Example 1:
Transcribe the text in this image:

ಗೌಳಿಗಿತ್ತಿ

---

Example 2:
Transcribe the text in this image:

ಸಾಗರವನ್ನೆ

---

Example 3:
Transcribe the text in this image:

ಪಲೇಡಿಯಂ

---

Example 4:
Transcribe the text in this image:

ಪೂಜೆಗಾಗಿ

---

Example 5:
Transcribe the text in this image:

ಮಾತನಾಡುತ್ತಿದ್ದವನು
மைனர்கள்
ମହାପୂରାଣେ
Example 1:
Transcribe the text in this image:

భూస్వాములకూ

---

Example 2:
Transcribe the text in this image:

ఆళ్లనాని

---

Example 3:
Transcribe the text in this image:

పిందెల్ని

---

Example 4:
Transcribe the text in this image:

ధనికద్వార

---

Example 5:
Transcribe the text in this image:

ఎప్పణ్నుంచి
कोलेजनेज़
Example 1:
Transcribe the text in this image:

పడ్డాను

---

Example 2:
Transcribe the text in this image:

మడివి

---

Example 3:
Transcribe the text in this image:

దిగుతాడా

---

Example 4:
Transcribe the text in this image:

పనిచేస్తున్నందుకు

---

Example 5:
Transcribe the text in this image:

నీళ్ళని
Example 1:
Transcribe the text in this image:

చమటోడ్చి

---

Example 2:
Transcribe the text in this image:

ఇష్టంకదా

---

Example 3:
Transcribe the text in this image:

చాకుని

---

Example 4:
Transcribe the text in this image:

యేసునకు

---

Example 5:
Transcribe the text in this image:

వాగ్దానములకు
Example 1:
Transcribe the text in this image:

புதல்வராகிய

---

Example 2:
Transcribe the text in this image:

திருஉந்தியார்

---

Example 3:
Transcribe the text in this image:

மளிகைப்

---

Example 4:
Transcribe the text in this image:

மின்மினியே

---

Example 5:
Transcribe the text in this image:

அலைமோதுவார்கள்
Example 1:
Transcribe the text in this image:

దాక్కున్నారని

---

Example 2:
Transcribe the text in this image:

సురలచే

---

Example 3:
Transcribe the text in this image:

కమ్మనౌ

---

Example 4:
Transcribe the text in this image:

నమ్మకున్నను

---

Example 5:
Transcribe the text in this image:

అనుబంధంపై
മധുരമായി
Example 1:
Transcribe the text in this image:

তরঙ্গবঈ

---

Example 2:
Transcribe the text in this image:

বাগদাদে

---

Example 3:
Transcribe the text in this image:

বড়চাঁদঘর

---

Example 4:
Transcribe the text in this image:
•••••
__WHAT THIS TASK INVOLVES__
Give all the entries again exactly; leave none out.

__ANSWER AREA__
Example 1:
Transcribe the text in this image:

ಗೌಳಿಗಿತ್ತಿ

---

Example 2:
Transcribe the text in this image:

ಸಾಗರವನ್ನೆ

---

Example 3:
Transcribe the text in this image:

ಪಲೇಡಿಯಂ

---

Example 4:
Transcribe the text in this image:

ಪೂಜೆಗಾಗಿ

---

Example 5:
Transcribe the text in this image:

ಮಾತನಾಡುತ್ತಿದ್ದವನು
மைனர்கள்
ମହାପୂରାଣେ
Example 1:
Transcribe the text in this image:

భూస్వాములకూ

---

Example 2:
Transcribe the text in this image:

ఆళ్లనాని

---

Example 3:
Transcribe the text in this image:

పిందెల్ని

---

Example 4:
Transcribe the text in this image:

ధనికద్వార

---

Example 5:
Transcribe the text in this image:

ఎప్పణ్నుంచి
कोलेजनेज़
Example 1:
Transcribe the text in this image:

పడ్డాను

---

Example 2:
Transcribe the text in this image:

మడివి

---

Example 3:
Transcribe the text in this image:

దిగుతాడా

---

Example 4:
Transcribe the text in this image:

పనిచేస్తున్నందుకు

---

Example 5:
Transcribe the text in this image:

నీళ్ళని
Example 1:
Transcribe the text in this image:

చమటోడ్చి

---

Example 2:
Transcribe the text in this image:

ఇష్టంకదా

---

Example 3:
Transcribe the text in this image:

చాకుని

---

Example 4:
Transcribe the text in this image:

యేసునకు

---

Example 5:
Transcribe the text in this image:

వాగ్దానములకు
Example 1:
Transcribe the text in this image:

புதல்வராகிய

---

Example 2:
Transcribe the text in this image:

திருஉந்தியார்

---

Example 3:
Transcribe the text in this image:

மளிகைப்

---

Example 4:
Transcribe the text in this image:

மின்மினியே

---

Example 5:
Transcribe the text in this image:

அலைமோதுவார்கள்
Example 1:
Transcribe the text in this image:

దాక్కున్నారని

---

Example 2:
Transcribe the text in this image:

సురలచే

---

Example 3:
Transcribe the text in this image:

కమ్మనౌ

---

Example 4:
Transcribe the text in this image:

నమ్మకున్నను

---

Example 5:
Transcribe the text in this image:

అనుబంధంపై
മധുരമായി
Example 1:
Transcribe the text in this image:

তরঙ্গবঈ

---

Example 2:
Transcribe the text in this image:

বাগদাদে

---

Example 3:
Transcribe the text in this image:

বড়চাঁদঘর

---

Example 4:
Transcribe the text in this image:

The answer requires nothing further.